É justo que hoje se dê mais atenção à dimensão social do pecado. Mas seria perigoso se o conceito do "pecado colectivo" devesse ofuscar a responsabilidade moral própria e pessoal de cada um de nós.

Com efeito, cada um de nós pode "tornar vão" o desígnio salvífico de Deus "em relação a si mesmo"; não o desígnio Divino — em Deus mesmo — mas pode torná-lo vão "para si". Pode torná-lo vão nessa dimensão. Nisto consiste a grandeza e o drama da liberdade humana.

Deus consente que o seu desígnio salvífico se tome vão pelo homem; de facto Ele criou o homem livre, e respeita a sua livre vontade.

7. O Advento. O Advento do Ano da Redenção.

Aqui vimos para preparar o caminho do Senhor. Aqui vimos para endireitar para Ele as veredas da nossa vida, das nossas consciências, das nossas famílias, dos nossos ambientes, do nosso povo...

porque "toda a criatura" deve ver "a salvação de Deus".

Por conseguinte o fruto do encontro do Advento é este: que o desígnio salvífico de Deus não deve e nem pode "tornar-se vão" para nenhum de nós.
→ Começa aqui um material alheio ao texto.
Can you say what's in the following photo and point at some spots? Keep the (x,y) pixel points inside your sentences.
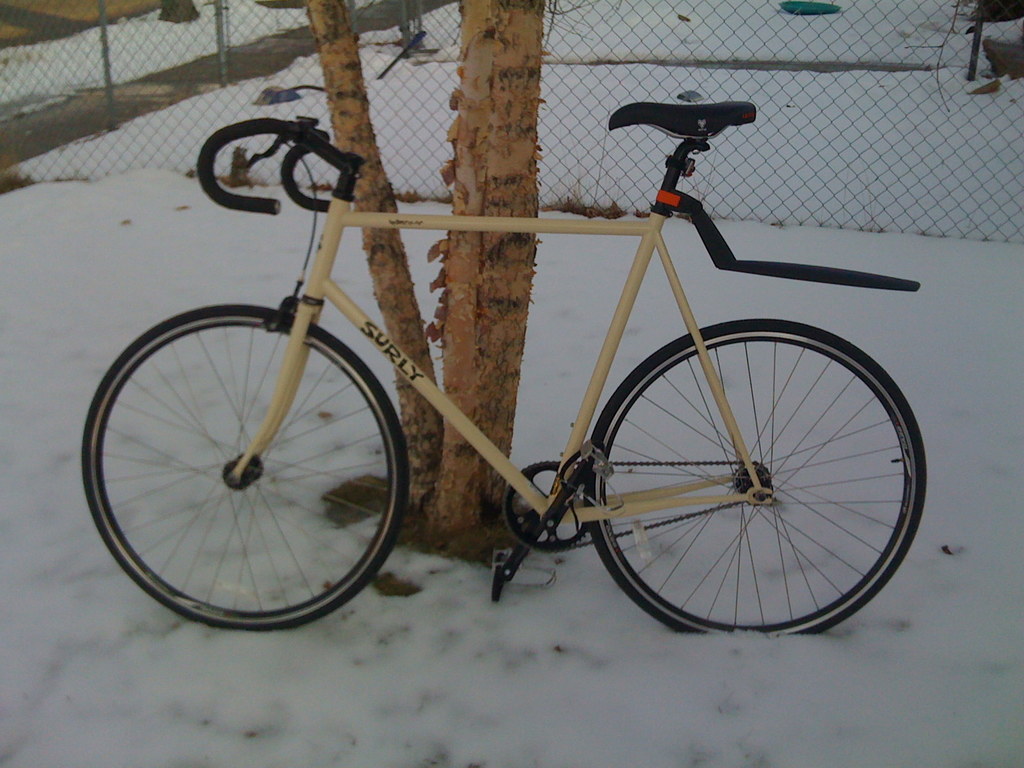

Não pode "tomar-se vão" por nenhum de nós para os outros. Pensemos nesta ocasião: quem são os "outros"? Até que ponto chega a influência dos nossos "pensamentos, palavras, obras e omissões"?

Eis a ideia principal que matura em nós junto da mesa da Palavra de Deus, mediante a meditação sobre Ela.

E com esta ideia, com este propósito aproximemo-nos da mesa do Pão do Senhor: da Eucaristia. "Eu Vos exalto, Senhor, porque me libertais... / Senhor, livrastes a minha alma da mansão dos mortos, / pusestes-me a salvo dos que desceram ao túmulo" (Sl. 29/30, 2.4).